Ah, OK even if each single file gets transferred in a single flow, you are only talking about a handful of packets, so most flows will not exit slow start and hence might not be responsive if cake tries to tell them to slow down...
This technique is called sharding and some folks consider that to be an hostile act...
What makes you believe that ARM devices can be trusted?
I like the APUs, but powerful they are not... by today's standards
I severely doubt that fq_pie is going to be noticeably more CPU efficient than cake or fq_codel based solutions, typically the big cost is not the AQM or scheduler, but the traffic shaper, and once you compare fq_pie with HTB you should be in the same ball park as HTB+fq_codel. Not saying that fq_pie is a bad qdisc, but not sure it would be a silver bullet.
Fair enough. I bought a turris omnia years ago in the indiegogo campaign for similar reasons; for my nominal 100/40 link (sync 116.7/37, shaped to 105/36) it works well. However recent tests with small MSS values indicate that while 105/36 works comfortably the omnia has little reserves for much higher speeds, at least with my router application profile.
That is unfortunate. I wish the number of flows was configurable: if I limit the number of active streams on the client then I will never be able to saturate my link with small files. This approach could have been appropriate for BitTorrent (fun/leasure), but does not seem reasonable for cloud transfers (work)...
Well, I had good success transferring TBs worth of data using rsync over a single TCP flow.... albeit my TBs were mostly static and did not change day after day, and my link was slow enough that saturation was not my goal (the whole transfer took around 2 weeks, and I intended to use the internet during that time as well).
But in your position I would actually "limit the number of active streams on the client" to something giving acceptable performance for small files (which will always be inefficient to transfer) AND also try to increase cake's number of flows.
Now one more question, are you doing this over IPv4 or IPv6? Because you might also run into connection tracking issues on top of the traffic shaper ship-show
Mmmh, puzzling, why this would result in high numbers of hash collisions, however with 1024 hash bins, the excursion close to 1000 is sure to create hash collisions... Maybe it is time to increase the cake flows limit unconditionally, but that would require benchmarking the gains and the costs, and I am not setup to do that.
As for the cake flows limit... there is a major difference between cake and fq_codel. cake will hold on to the last packet in the queue and not drop it, so, with a thousand flows, cake accepts the latency hit and accepts and passes the packet.
fq_codel will drop even the last packet in the queue if it has not (it only turns off when the total queue size drops below a MTU, and I've long thought it shouldn't turn off even then).
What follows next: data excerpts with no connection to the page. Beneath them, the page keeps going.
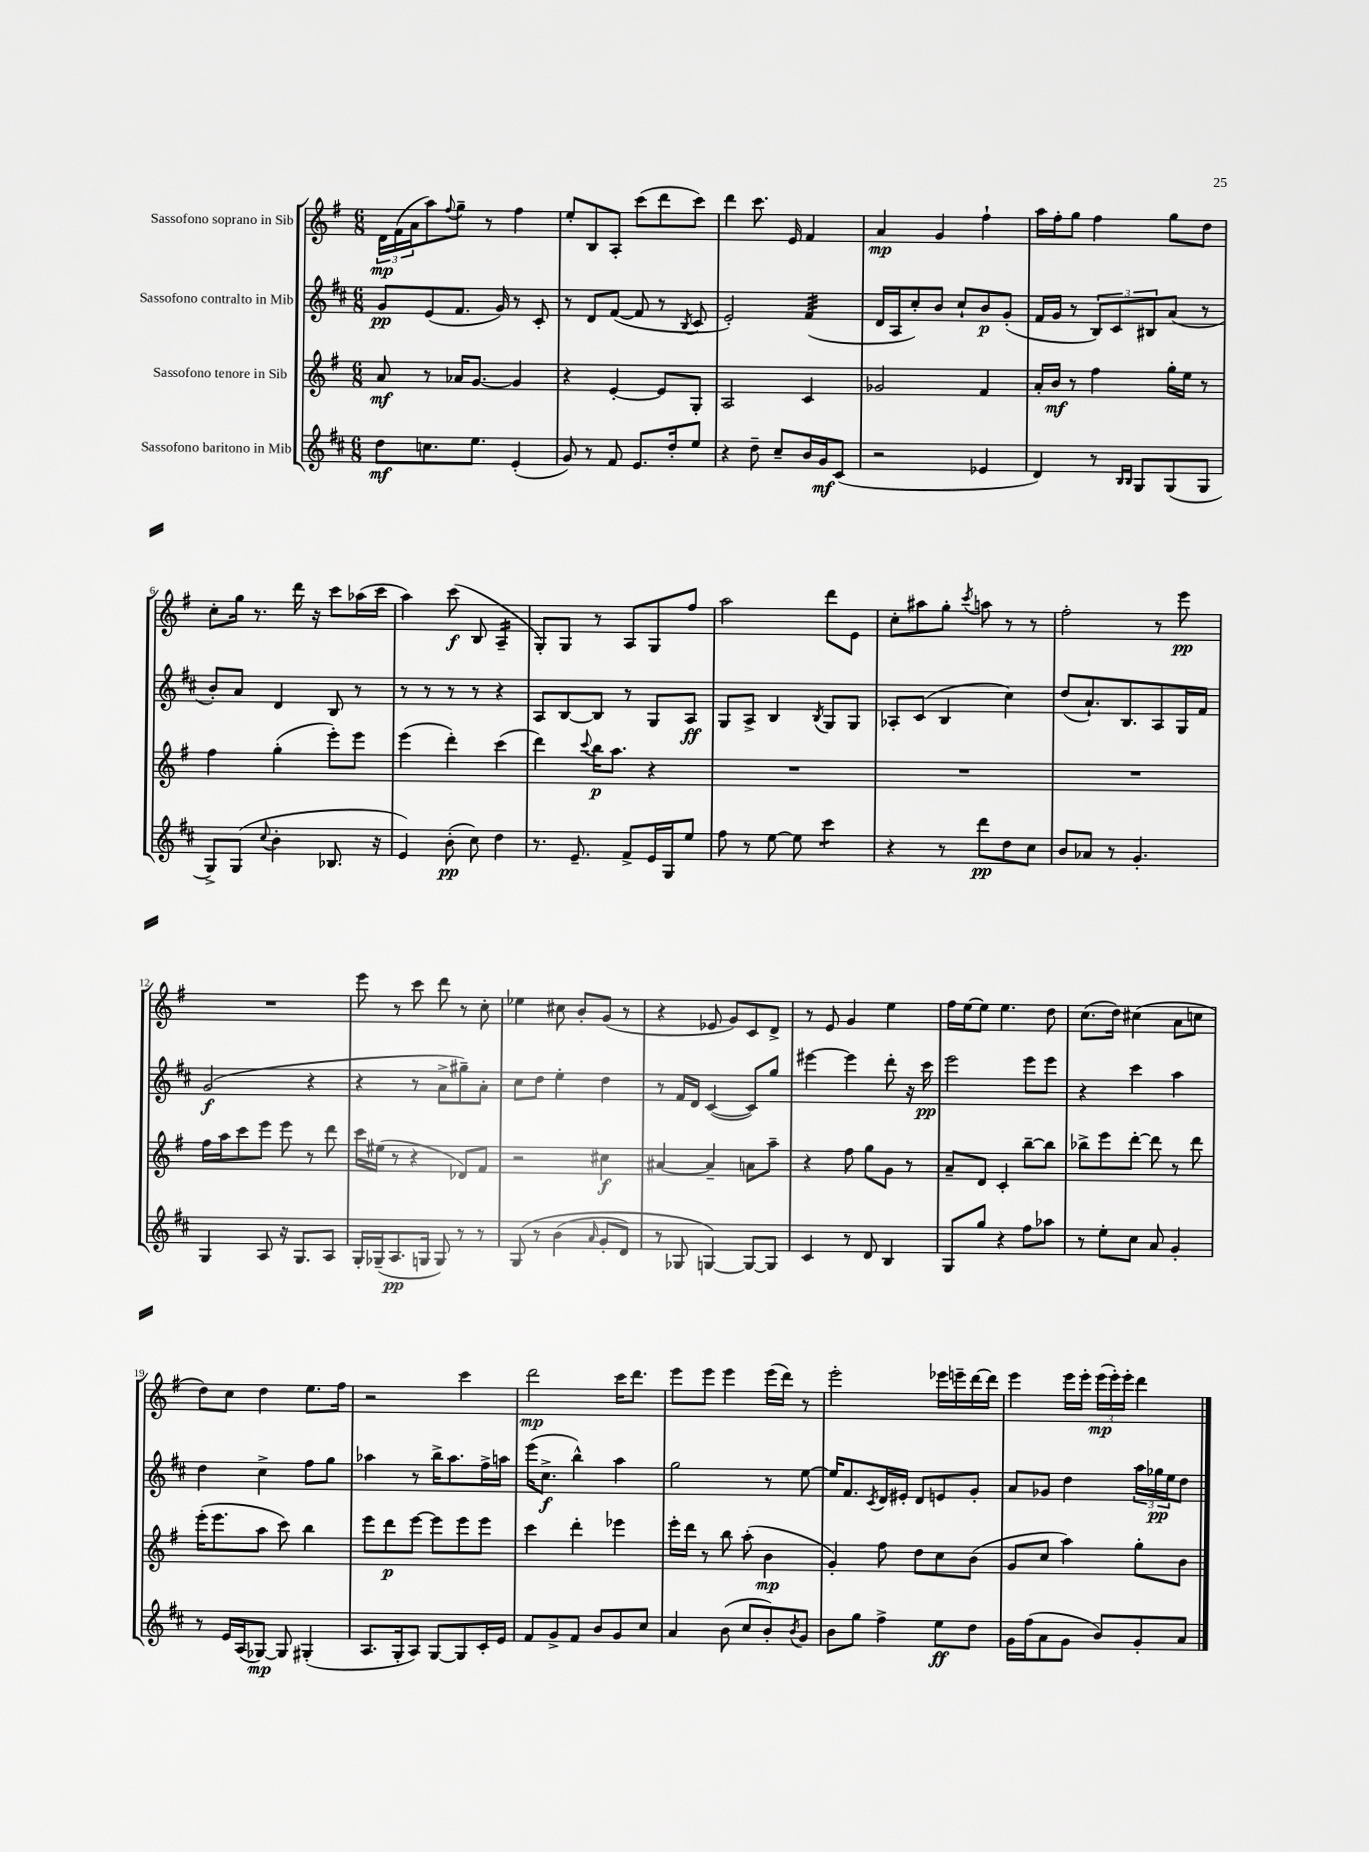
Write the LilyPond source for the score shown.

<<
\new StaffGroup <<
\new Staff = "s0" \with { instrumentName = "Sassofono soprano in Sib" } {
    \clef treble \key g \major \numericTimeSignature \time 6/8
    \tuplet 3/2 { d'16\mp fis'16( a'16 } a''8) \appoggiatura { fis''8 } g''8-- r8 fis''4 |
    e''8-. b8 a8-. c'''8( d'''8 c'''8) |
    d'''4 c'''8. e'16 fis'4 |
    a'4\mp g'4 fis''4-! |
    a''16 fis''16-. g''8 fis''4 g''8 d''8 |
    c''8-. g''16 r8. d'''16 r16 c'''8 aes''16( c'''16 |
    a''4) c'''8\f( b8 a4:16-- |
    g8-.) g8 r8 a8 g8 fis''8 |
    a''2 d'''8 e'8 |
    c''8-. ais''8 g''8-. \acciaccatura { c'''8 } a''8 r8 r8 |
    fis''2-. r8 e'''8\pp |
    R2. |
    e'''8 r8 c'''8 d'''8 r8 c''8-. |
    ees''4 cis''8 b'8-. g'8( r8 |
    r4 ees'8 g'8) c'8 d'8-> |
    r8 e'8 g'4 e''4 |
    fis''16 e''16~ e''8 e''4. d''8 |
    c''8.( d''16) cis''4( a'8 c''8 |
    d''8) c''8 d''4 e''8. fis''16 |
    r2 c'''4 |
    d'''2\mp c'''16 d'''8. |
    e'''8 e'''8 e'''4 e'''16( d'''16) r8 |
    e'''2-. ees'''16 e'''16-- d'''16~ d'''16 |
    e'''4 e'''16 e'''16-. \tuplet 3/2 { e'''16\mp( e'''16-.) e'''16-. } d'''4 \bar "|." |
}
\new Staff = "s1" \with { instrumentName = "Sassofono contralto in Mib" } {
    \clef treble \key d \major \numericTimeSignature \time 6/8
    g'8\pp e'8( fis'8. g'16) r8 cis'8-. |
    r8 d'8 fis'8~( fis'8 r8 \acciaccatura { b8 } cis'8 |
    e'2-.) fis'4:32( |
    d'16 a16 cis''8-.) b'8 cis''8-! b'8\p g'8-.( |
    fis'16 g'16 r8 \tuplet 3/2 { b8) cis'8 bis8 } a'8( r8 |
    b'8-.) a'8 d'4 b8 r8 |
    r8 r8 r8 r8 r4 |
    a8 b8~ b8 r8 g8 a8\ff |
    g8 a8-> b4 \acciaccatura { b8 } g8 g8 |
    aes8-. cis'8( b4 cis''4) |
    d''8( a'8.-!) b8. a8 g16 fis'16 |
    g'2\f( r4 |
    r4 r8 a'8-> gis''8--) a'8-. |
    cis''8 d''8 e''4-. d''4 |
    r8 fis'16 d'16 cis'4~( cis'8) g''8 |
    eis'''4~ eis'''4 d'''8-. r16 cis'''16\pp |
    e'''2 e'''8 e'''8 |
    r4 cis'''4 a''4 |
    d''4 cis''4-> fis''8 g''8 |
    aes''4 r8 b''16-> aes''8. fis''16-> a''16 |
    e'''16( cis''8.->\f b''4-^) a''4 |
    g''2 r8 e''8~ |
    e''16 fis'8. \acciaccatura { cis'8 } d'16 eis'16-. d'8 e'8 g'8-. |
    a'8 ges'8 d''4 \tuplet 3/2 { a''16 ges''16\pp e''16 } d''8 \bar "|." |
}
\new Staff = "s2" \with { instrumentName = "Sassofono tenore in Sib" } {
    \clef treble \key g \major \numericTimeSignature \time 6/8
    a'8\mf r8 aes'16 g'8.~ g'4 |
    r4 e'4~-. e'8 g8-. |
    a2 c'4 |
    ges'2 fis'4 |
    a'16-. b'16\mf r8 fis''4 g''16-. e''16 r8 |
    fis''4 g''4-.( e'''8-.) e'''8 |
    e'''4( d'''4-.) c'''4( |
    d'''4) \appoggiatura { c'''8 } b''16\p a''8. r4 |
    R2. |
    R2. |
    R2. |
    fis''16 a''16 c'''8 e'''8 e'''8 r8 d'''8 |
    c'''16 eis''16( r8 r4 des'8) fis'8 |
    r2 cis''4\f |
    ais'4~ ais'4-- a'8 a''8-- |
    r4 fis''8 g''8 g'8 r8 |
    a'8-- d'8 c'4-. b''8~-- b''8 |
    bes''8-> e'''8 d'''8~-. d'''8 r8 d'''8 |
    e'''16-.( e'''8. a''8 c'''8) b''4 |
    e'''8 d'''8\p e'''8~ e'''8 e'''8 e'''8 |
    c'''4 d'''4-. ees'''4 |
    e'''16-. d'''16 r8 b''8 a''8-.( b'4\mp |
    g'4-.) fis''8 d''8 c''8 b'8( |
    g'8 c''8 a''4) g''8-. b'8 \bar "|." |
}
\new Staff = "s3" \with { instrumentName = "Sassofono baritono in Mib" } {
    \clef treble \key d \major \numericTimeSignature \time 6/8
    d''8\mf c''8. e''8. e'4-.( |
    g'8) r8 fis'8 e'8. d''16-. e''8 |
    r4 d''8-- cis''8-- b'16 g'16\mf cis'8( |
    r2 ees'4 |
    d'4) r8 \grace { b16 b16 } g8 g8( g8 |
    g8->) g8( \appoggiatura { cis''8 } b'4-. bes8. r16 |
    e'4) b'8-.\pp( cis''8) d''4 |
    r8. e'8.-- fis'8-> e'16 g16 e''8 |
    fis''8 r8 e''8~ e''8 cis'''4:8 |
    r4 r8 d'''8\pp d''8 cis''8 |
    b'8 aes'8 r8 g'4.-. |
    g4 a8 r16 g8. a8 |
    g16-. ges16--( a8.\pp g16 g8) r8 r8 |
    g8\( r8 b'4( \grace { a'16 } g'8-. d'8) |
    r8 ges8 g4~\) g8~ g8 |
    cis'4 r8 d'8 b4 |
    g8 g''8 r4 fis''8 aes''8 |
    r8 e''8-. cis''8 a'8 g'4-. |
    r8 e'16 a16( ges8~\mp) ges8 gis4-.( |
    a8. g16-. a8) g8~ g8 cis'16-. e'16 |
    fis'8 g'8-> fis'8 b'8 g'8 cis''8 |
    a'4 b'8( cis''8 b'8-.) \acciaccatura { b'8 } g'8 |
    b'8 g''8 fis''4-> e''8\ff d''8 |
    g'16 fis''16( a'8 g'8 b'8) g'8-. a'8 \bar "|." |
}
>>
>>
So fq_codel tries hard to bring in all flows eventually to a 5ms target while cake is willing to accept packets from all flows all the time.
In a world where we often see 64 * 1024 fq_codel queues, I viewed that that many packets in flight would make up for a packet dropped to empty a queue, and that essentially DDOSing a fq_codel'd network was less possible if we kept aiming for the target.
So, while I'm not mortally opposed to using more cake queues, the AQM gets less and less effective as you add flows.